The most devastating moment of Scarlett Johansson’s career: “It was a kind of an exploitation”
Scarlett Johansson has quietly built one of the most interesting careers in Hollywood. Any actor who takes on a long-running role in the Marvel Cinematic Universe will be accused of selling their soul to capitalism at the expense of art. However, if you really take time to assess Johansson’s career, you’ll realise that her stint as Black Widow is actually one of the things that makes her such an interesting creature of Hollywood instead of a blandly predictable one. How many other actors could make The Horse Whisperer, Vicky Christina Barcelona, The Avengers, Marriage Story, and Under the Skin?
Let’s rewind all the way to the beginning of her career because it’s easy to forget that she started acting in movies when she was just a kid. She got to play Sean Connery’s daughter in 1995’s Just Cause before landing her first lead role in the 1996 indie drama Manny & Lo, which, incidentally, was the movie that first caught the attention of Sofia Coppola. She gained more attention for playing a supporting role in Robert Redford’s The Horse Whisperer in 1998, but it wasn’t until Coppola cast her as a young student suffering from world-induced dysphoria in Lost in Translation that she became a star.

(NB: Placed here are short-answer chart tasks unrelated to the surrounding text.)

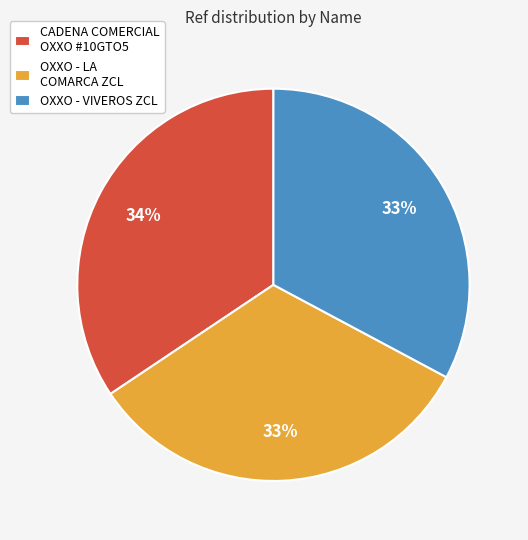

Which category has the biggest portion of the pie?

CADENA COMERCIAL OXXO #10GTO5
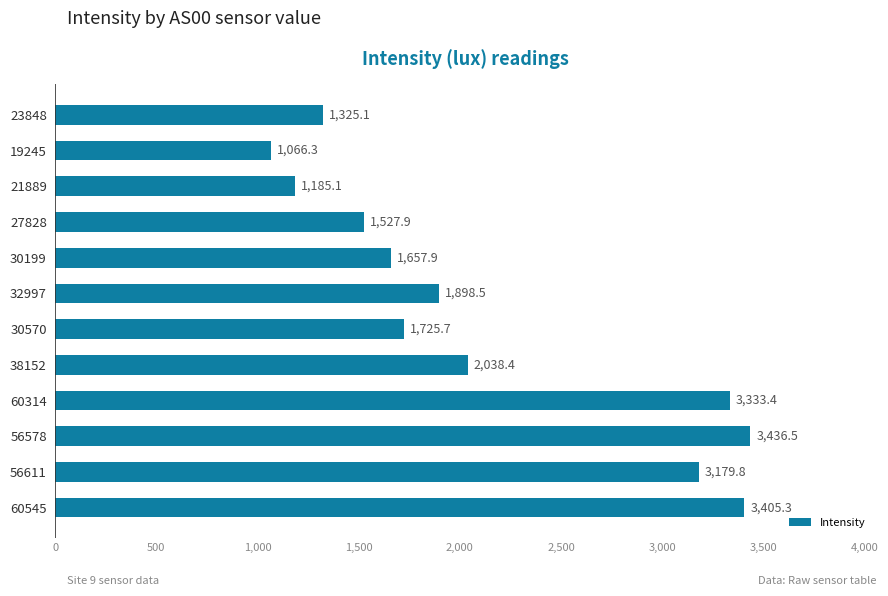

What is the ratio of the value at 38152 to the value at 19245?

1.9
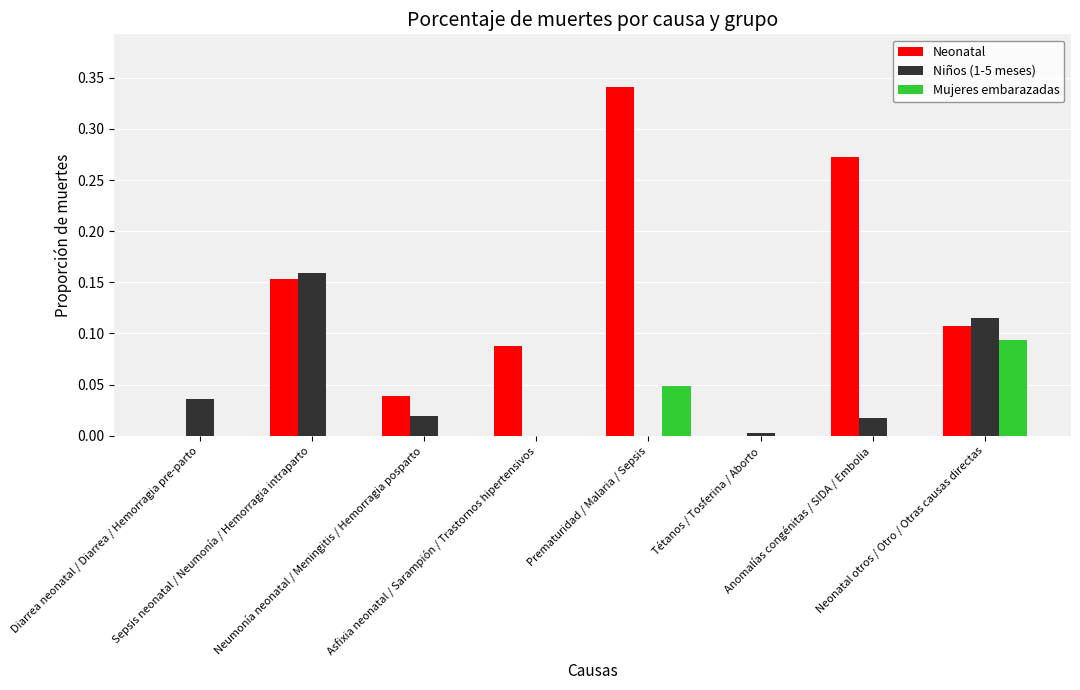

What is the sum of all Neonatal values?

1.0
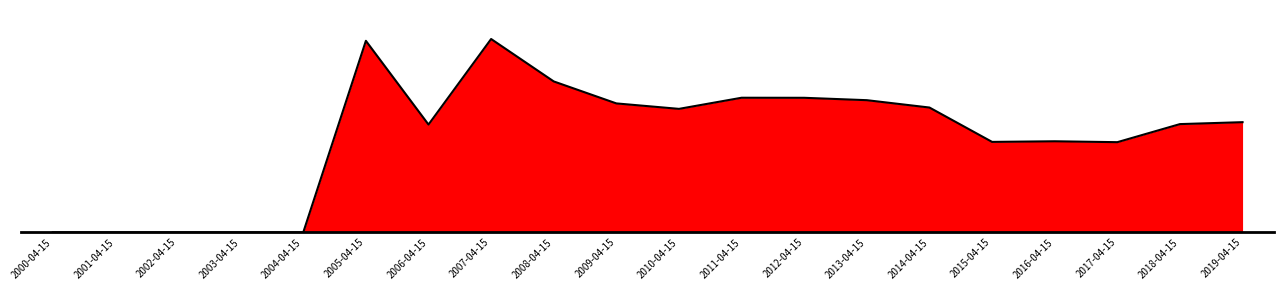

Does the chart have visible grid lines?

No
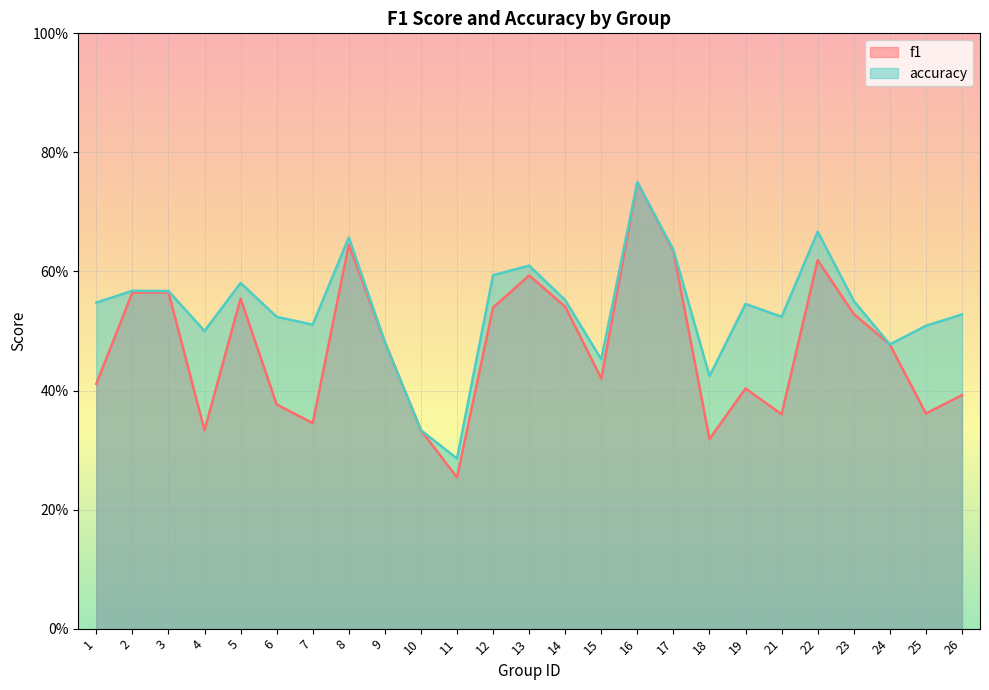

Between 1 and 2, which is larger?

2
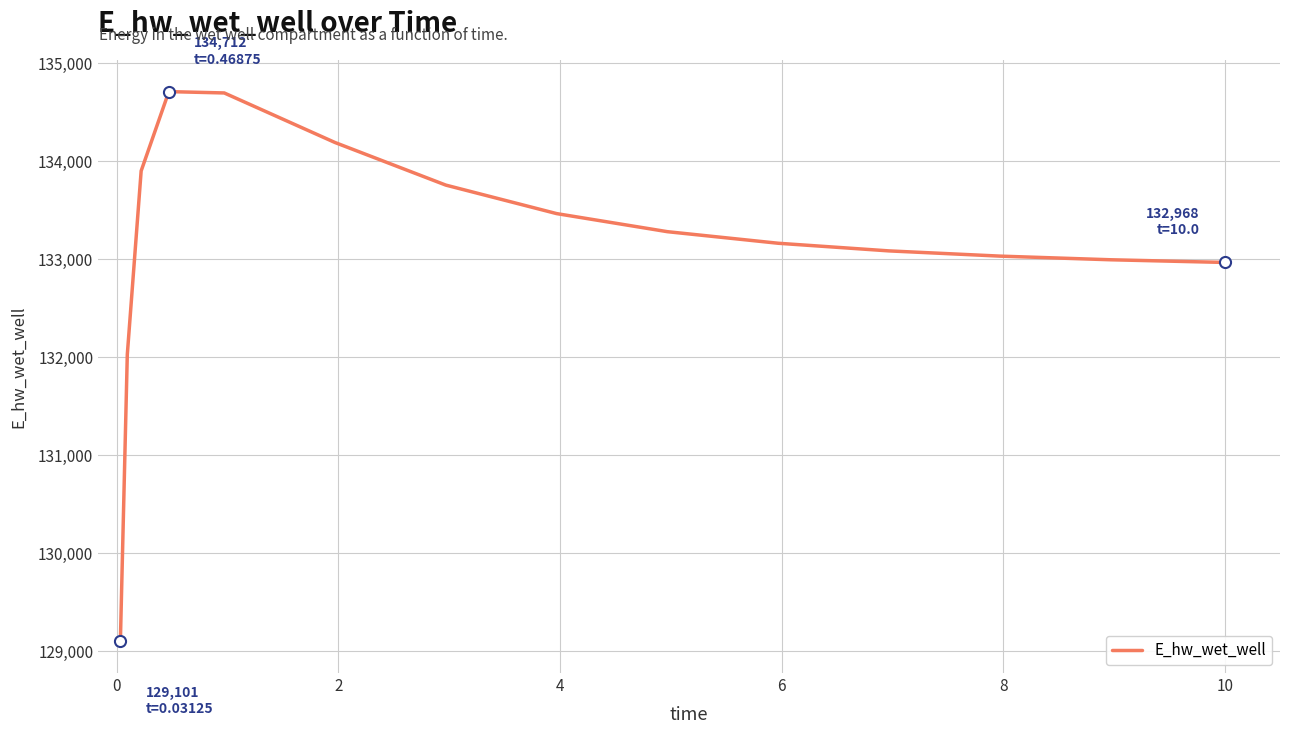

What is the smallest value displayed?

129101.4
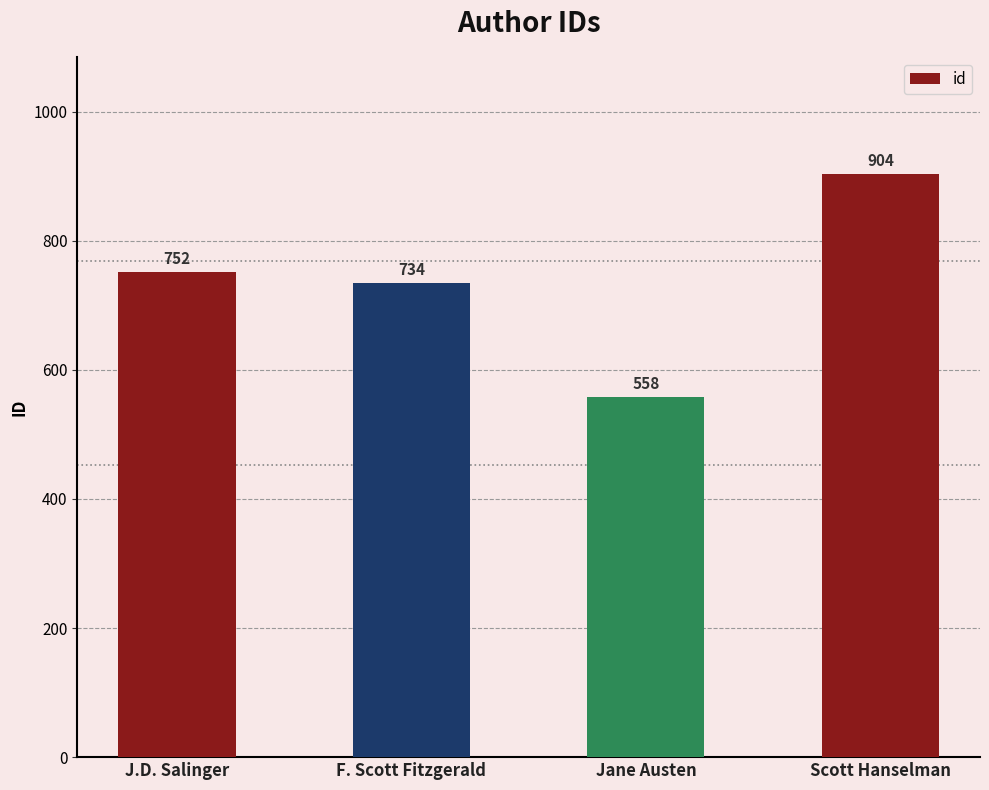

Which label corresponds to the smallest value in the chart?

Jane Austen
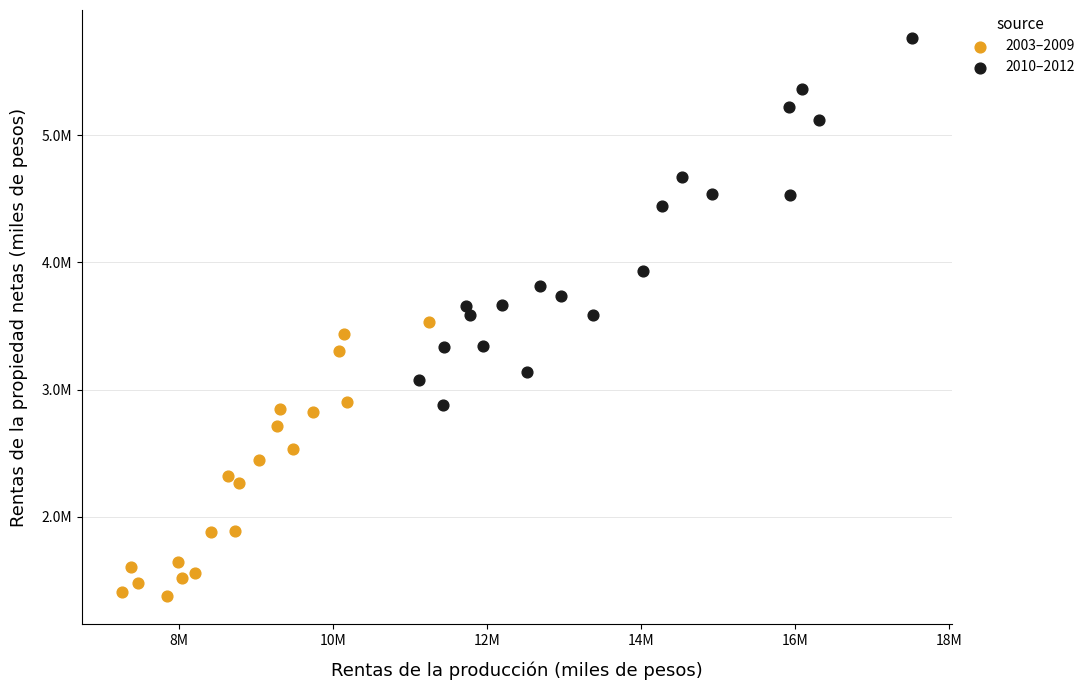

What are all the series names shown in the legend?

2003–2009, 2010–2012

It was Johansson’s first adult role, and, like many female actors blessed with flawless genes, it forced her into the gilded cage of sex symbol typecasting for nearly a decade. Coppola wasn’t to blame. It was largely fuelled by a string of collaborations with professional creep, Woody Allen. Johansson would later call this period a low point in her career. In a 2025 interview with Vanity Fair, she talked about how disconcerting it was to reach her late teens and find herself the subject of the salacious male gaze.
“You come into your sexuality and your desirability as part of your growth, and it’s exciting to blossom into yourself,” she said. “You’re wearing the clothes you want, you’re expressing yourself, then you suddenly turn around and you’re like, ‘Wait, I feel like I’m being’—I don’t want to say exploited because it’s such a severe word… but yeah, it was a kind of an exploitation.”
No one who was watching her career at that point could disagree. Five decades after Marilyn Monroe, Kim Novak, and Brigitte Bardot (to name a few) offered cautionary tales of how Hollywood could ruin the lives and identities of women they were supposedly worshipping, Johansson was being forced to walk the same plank.
It was Marvel that turned out, weirdly enough, to be her salvation. Johansson would later credit the franchise with helping her break out of the box that the industry had forced her into and paving the way for much more experimental work like Under the Skin and auteur-driven movies like the Coen brothers’ Hail, Caesar, Taika Waititi’s Jojo Rabbit, and Wes Anderson’s Asteroid City. It’s easy to condemn the franchise as the single worst thing to happen to creativity in Hollywood since George Lucas first sketched a lightsaber, but you can’t fault Johansson for championing it (pay discrimination aside).
There are countless female actors who have been exploited for their looks in Hollywood, many of whom see their careers decline as soon as they hit 30 (no matter how vampirically youthful they manage to look). Luckily, Johansson side-stepped this trajectory by leaning into her love of blockbusters and desire to tackle complex roles. Recently, she’s earned stellar reviews for directing, suggesting that she might have yet another avenue to explore.